L’histoire commence en octobre, l’an passé à Blois, voisine des plus beaux châteaux français et dont les habitants sont gens de bon sens, doués pour le rêve et peu sceptiques… Mais depuis 98, le fantastique et la magie ont envahi la ville avec un musée, la Maison de la magie Robert Houdin. Arnaud Dalaine, metteur en scène et directeur de ce musée m’appelle et voudrait savoir ce que sont mes attractions foraines proposées lors d’animations du Freaky Circus et dont on lui a parlé. Il m’explique son projet d’exposition sur l’univers féerique et coloré de l’art forain, un monde où magie et création émerveillent petits et grands. Arnaud est un fin négociateur et on se comprend tout de suite…
Je collectionne les bizarreries, curiosités, singularités humaines et animales depuis trente ans et elles produisent chez la plupart des gens, frissons et émerveillement. Je propose à Arnaud de mettre ma collection à sa disposition. Heureux de faire partie de cette nouvelle aventure, je prends rendez-vous avec lui en Avignon où j’expose toute l’année au Tarot Créatif, des artefacts magiques et entre-sorts… Il choisit des pièces et découvre les coulisses d’un art longtemps considéré comme mineur mais pourtant riche de savoir-faire, poésie et invention. Il choisit chacune avec précision, pour raconter l’histoire des fêtes foraines, avec saltimbanques, montreurs de phénomènes, jeux de foire, spectacles ambulants…
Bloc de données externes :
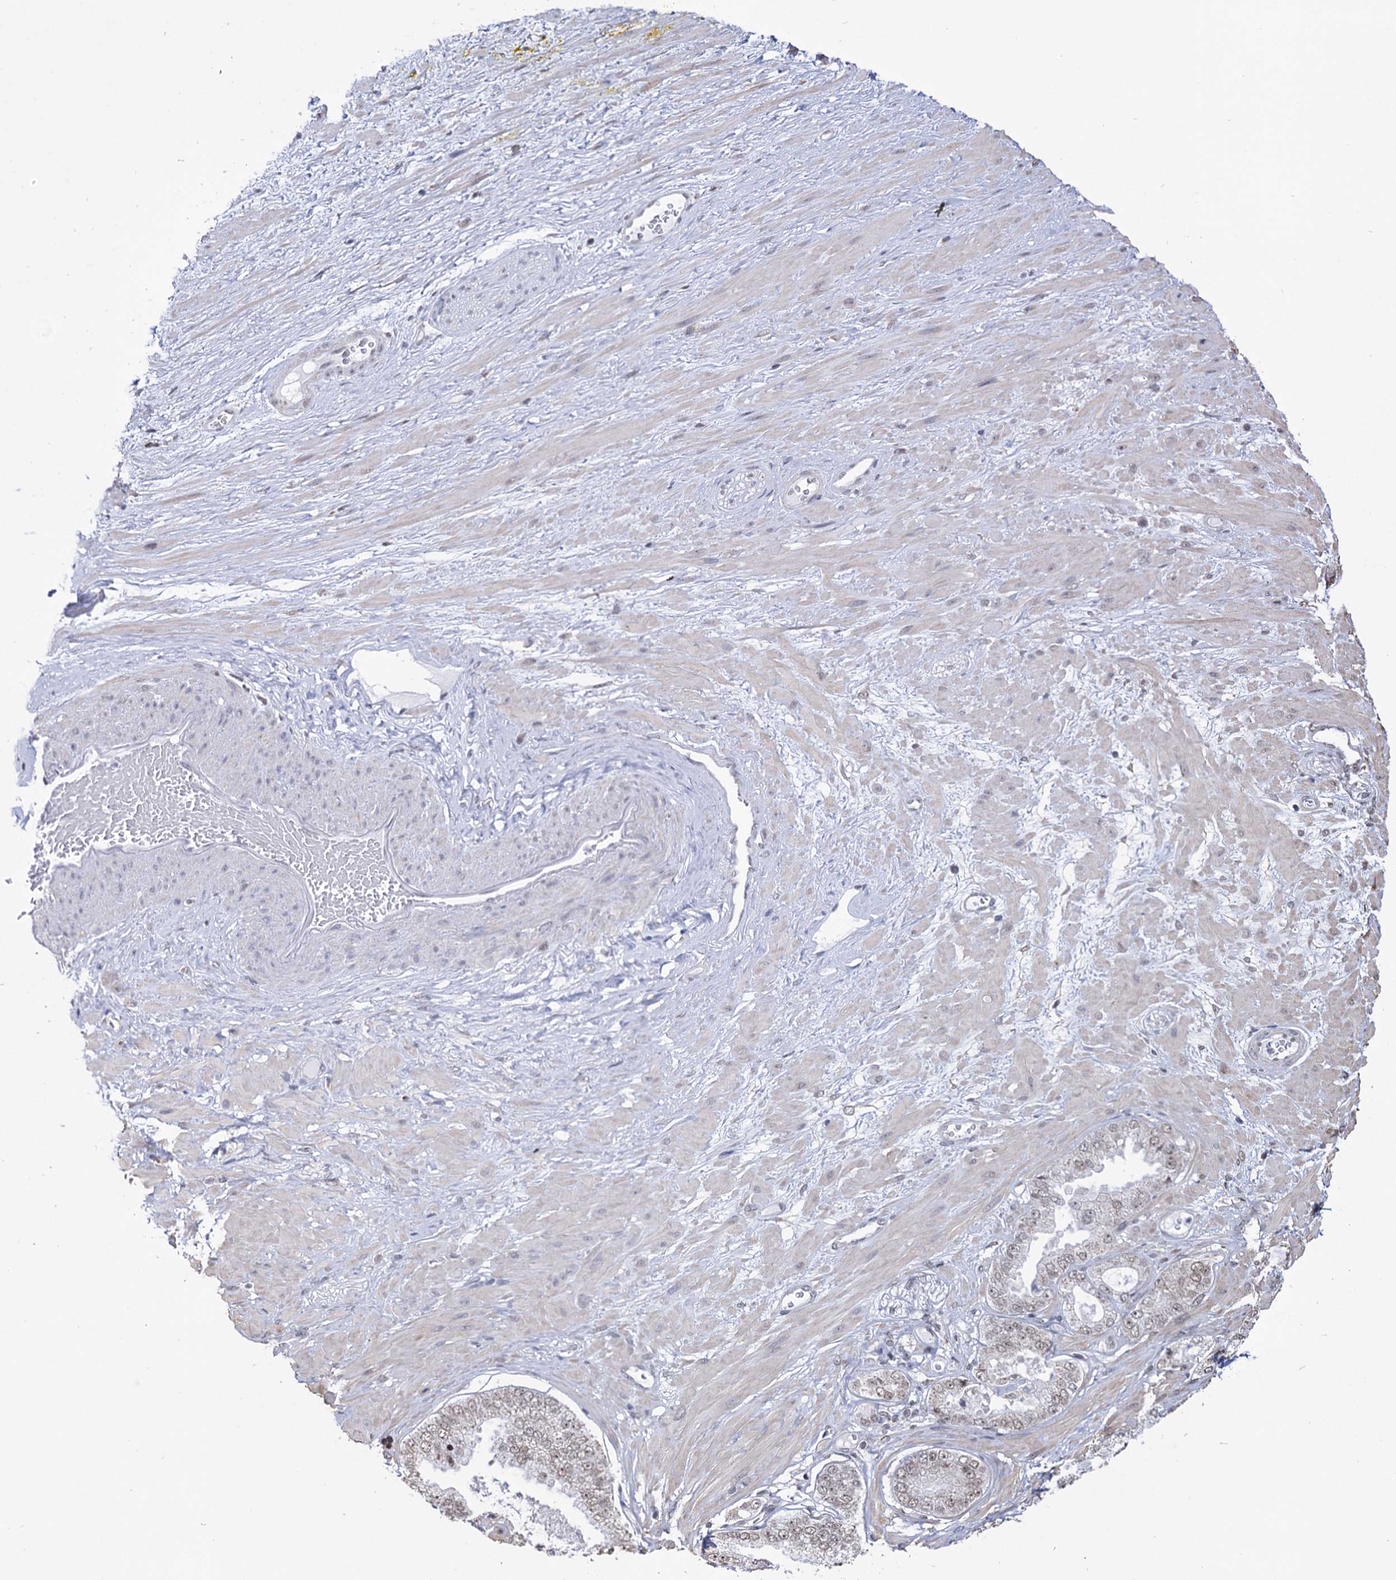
{"staining": {"intensity": "negative", "quantity": "none", "location": "none"}, "tissue": "adipose tissue", "cell_type": "Adipocytes", "image_type": "normal", "snomed": [{"axis": "morphology", "description": "Normal tissue, NOS"}, {"axis": "morphology", "description": "Adenocarcinoma, Low grade"}, {"axis": "topography", "description": "Prostate"}, {"axis": "topography", "description": "Peripheral nerve tissue"}], "caption": "Immunohistochemistry of unremarkable adipose tissue exhibits no expression in adipocytes. The staining is performed using DAB (3,3'-diaminobenzidine) brown chromogen with nuclei counter-stained in using hematoxylin.", "gene": "ABHD10", "patient": {"sex": "male", "age": 63}}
Cette exposition exceptionnelle retrace l’histoire de ces arts forains grâce à une collection unique d’affiches, objets, photos de monstres, installations mêlant patrimoine, émotions et spectacles vivant. Elle fait renaître des artistes talentueux qu’on pouvait rencontrer dans les «baraques à boniments». À travers une célébration du divertissement, c’est tout un pan de notre mémoire qui reprend vie; l’inauguration en avril dernier a été un véritable succès  les trois premiers mois, le musée a affiché une fréquentation record.
Entrez, entrez… sous un chapiteau imaginaire où les lumières vacillent comme des étoiles et où le temps suspend son vol. L’art forain est un divertissement mais aussi un langage oublié, celui des couleurs qui chantent, des bois sculptés qui murmurent, des automates qui s’éveillent, à la tombée de la nuit….
Un monde à part: le merveilleux s’y invite au quotidien et les rires des enfants se mêlent à la nostalgie des parents. Les miroirs y reflètent nos rêves enfouis et les baraques peintes racontent en silence des histoires de fêtes et voyages en liberté. Chaque objet est un fragment d’enfance, la mémoire des fêtes foraines et un battement de cœur venu d’hier.£
Laissez-vous guider par la musique d’un ancien orgue  de barbarie… Elle vous mènera dans un univers où le réel flirte avec le fantastique, où l’artisan devient magicien et où chaque tour est une promesse d’évasion. Bienvenue dans l’art forain, ce théâtre de la joie nomade, ce musée vivant. Merci à tous ceux qui, chaque jour, dans ce temple, font vivre la magie. »

Sébastien Bazou

Exposition Magie Foraine jusqu’au 4 janvier, Maison de la magie Robert Houdin, Blois (Loir-et-Cher). Conférence de Frédéric Dautigny, le 19 septembre.